• ASSIGNMENT: Scan the listing below and copy each line holding the word "năng".

Start of Block

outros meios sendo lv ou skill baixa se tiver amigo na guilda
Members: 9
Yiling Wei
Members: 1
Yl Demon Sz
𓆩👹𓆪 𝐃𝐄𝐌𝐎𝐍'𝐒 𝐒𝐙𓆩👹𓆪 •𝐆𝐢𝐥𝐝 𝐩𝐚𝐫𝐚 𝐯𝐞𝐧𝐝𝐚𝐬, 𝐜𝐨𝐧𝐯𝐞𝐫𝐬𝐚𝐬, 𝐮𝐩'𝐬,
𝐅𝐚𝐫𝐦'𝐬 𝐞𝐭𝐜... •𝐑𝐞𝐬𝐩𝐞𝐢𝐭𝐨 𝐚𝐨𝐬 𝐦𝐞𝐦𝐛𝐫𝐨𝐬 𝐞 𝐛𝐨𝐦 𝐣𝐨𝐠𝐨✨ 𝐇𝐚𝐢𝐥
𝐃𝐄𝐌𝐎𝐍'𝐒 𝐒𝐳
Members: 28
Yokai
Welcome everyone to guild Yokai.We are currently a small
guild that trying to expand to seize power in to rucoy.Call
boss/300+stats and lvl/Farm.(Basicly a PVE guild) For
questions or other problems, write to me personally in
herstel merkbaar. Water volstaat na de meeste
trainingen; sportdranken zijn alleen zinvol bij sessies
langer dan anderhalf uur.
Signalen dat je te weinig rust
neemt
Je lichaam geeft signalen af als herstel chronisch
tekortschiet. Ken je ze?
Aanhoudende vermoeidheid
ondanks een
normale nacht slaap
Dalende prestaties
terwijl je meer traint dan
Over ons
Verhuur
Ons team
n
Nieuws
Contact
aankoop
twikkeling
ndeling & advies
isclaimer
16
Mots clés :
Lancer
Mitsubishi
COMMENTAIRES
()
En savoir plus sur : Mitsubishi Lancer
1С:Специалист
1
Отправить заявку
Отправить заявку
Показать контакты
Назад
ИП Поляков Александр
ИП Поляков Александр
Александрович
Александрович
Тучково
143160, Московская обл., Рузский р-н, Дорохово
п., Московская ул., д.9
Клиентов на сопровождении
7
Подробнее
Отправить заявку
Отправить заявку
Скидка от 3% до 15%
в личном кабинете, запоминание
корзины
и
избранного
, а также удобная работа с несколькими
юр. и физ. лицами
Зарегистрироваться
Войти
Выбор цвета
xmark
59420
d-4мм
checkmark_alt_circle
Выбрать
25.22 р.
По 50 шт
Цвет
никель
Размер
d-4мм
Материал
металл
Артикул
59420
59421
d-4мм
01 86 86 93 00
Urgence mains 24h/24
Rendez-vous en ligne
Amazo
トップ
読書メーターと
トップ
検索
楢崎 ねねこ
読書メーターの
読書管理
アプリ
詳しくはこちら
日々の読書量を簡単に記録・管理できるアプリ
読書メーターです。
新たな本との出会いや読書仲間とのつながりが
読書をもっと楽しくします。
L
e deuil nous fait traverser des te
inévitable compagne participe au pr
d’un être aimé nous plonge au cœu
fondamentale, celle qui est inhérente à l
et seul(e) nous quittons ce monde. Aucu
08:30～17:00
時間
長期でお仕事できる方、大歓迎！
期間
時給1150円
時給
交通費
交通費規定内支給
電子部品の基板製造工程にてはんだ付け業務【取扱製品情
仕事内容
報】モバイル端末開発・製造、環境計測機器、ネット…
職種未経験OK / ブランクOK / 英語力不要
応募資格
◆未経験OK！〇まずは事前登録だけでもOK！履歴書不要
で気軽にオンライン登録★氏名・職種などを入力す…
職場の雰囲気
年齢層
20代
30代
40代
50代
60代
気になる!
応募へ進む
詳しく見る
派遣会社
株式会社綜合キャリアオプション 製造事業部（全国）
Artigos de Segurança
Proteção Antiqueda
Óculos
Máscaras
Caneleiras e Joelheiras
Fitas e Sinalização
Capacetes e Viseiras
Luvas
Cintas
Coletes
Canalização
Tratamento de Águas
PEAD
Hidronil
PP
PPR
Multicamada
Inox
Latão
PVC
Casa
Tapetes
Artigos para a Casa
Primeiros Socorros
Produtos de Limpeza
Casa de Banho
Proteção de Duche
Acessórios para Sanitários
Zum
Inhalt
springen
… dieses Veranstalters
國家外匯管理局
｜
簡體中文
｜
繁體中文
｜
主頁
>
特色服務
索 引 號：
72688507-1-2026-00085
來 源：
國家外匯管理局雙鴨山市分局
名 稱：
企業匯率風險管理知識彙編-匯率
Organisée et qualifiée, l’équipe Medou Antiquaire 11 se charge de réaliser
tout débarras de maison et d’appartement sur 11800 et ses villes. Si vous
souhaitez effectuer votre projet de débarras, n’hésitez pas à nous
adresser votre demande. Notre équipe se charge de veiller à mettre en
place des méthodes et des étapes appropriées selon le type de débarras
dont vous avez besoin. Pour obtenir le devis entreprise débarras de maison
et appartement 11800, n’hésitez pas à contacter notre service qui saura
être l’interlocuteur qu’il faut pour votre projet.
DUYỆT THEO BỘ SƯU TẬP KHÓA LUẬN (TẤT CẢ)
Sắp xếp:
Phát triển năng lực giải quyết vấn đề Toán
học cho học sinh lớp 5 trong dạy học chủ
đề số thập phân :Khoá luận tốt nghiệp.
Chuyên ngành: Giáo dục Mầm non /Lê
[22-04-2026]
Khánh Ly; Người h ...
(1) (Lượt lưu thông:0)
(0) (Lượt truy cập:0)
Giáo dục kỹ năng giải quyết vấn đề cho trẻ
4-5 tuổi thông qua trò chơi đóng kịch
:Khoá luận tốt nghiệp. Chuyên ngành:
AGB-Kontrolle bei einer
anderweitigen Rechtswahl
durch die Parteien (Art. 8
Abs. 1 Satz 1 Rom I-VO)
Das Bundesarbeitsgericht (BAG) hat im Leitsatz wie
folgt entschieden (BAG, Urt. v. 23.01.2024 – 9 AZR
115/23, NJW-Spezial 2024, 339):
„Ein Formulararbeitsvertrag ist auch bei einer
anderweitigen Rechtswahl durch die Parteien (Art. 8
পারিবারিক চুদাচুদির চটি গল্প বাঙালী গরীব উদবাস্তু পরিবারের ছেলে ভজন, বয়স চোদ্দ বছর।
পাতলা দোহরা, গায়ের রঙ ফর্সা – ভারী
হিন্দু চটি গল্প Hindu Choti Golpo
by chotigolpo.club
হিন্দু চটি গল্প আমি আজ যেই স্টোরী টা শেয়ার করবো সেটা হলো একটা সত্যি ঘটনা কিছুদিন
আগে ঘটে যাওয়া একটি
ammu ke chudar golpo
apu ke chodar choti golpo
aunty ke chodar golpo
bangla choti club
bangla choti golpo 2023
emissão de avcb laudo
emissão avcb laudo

End of Block

• TASK ANSWER:
Phát triển năng lực giải quyết vấn đề Toán
Giáo dục kỹ năng giải quyết vấn đề cho trẻ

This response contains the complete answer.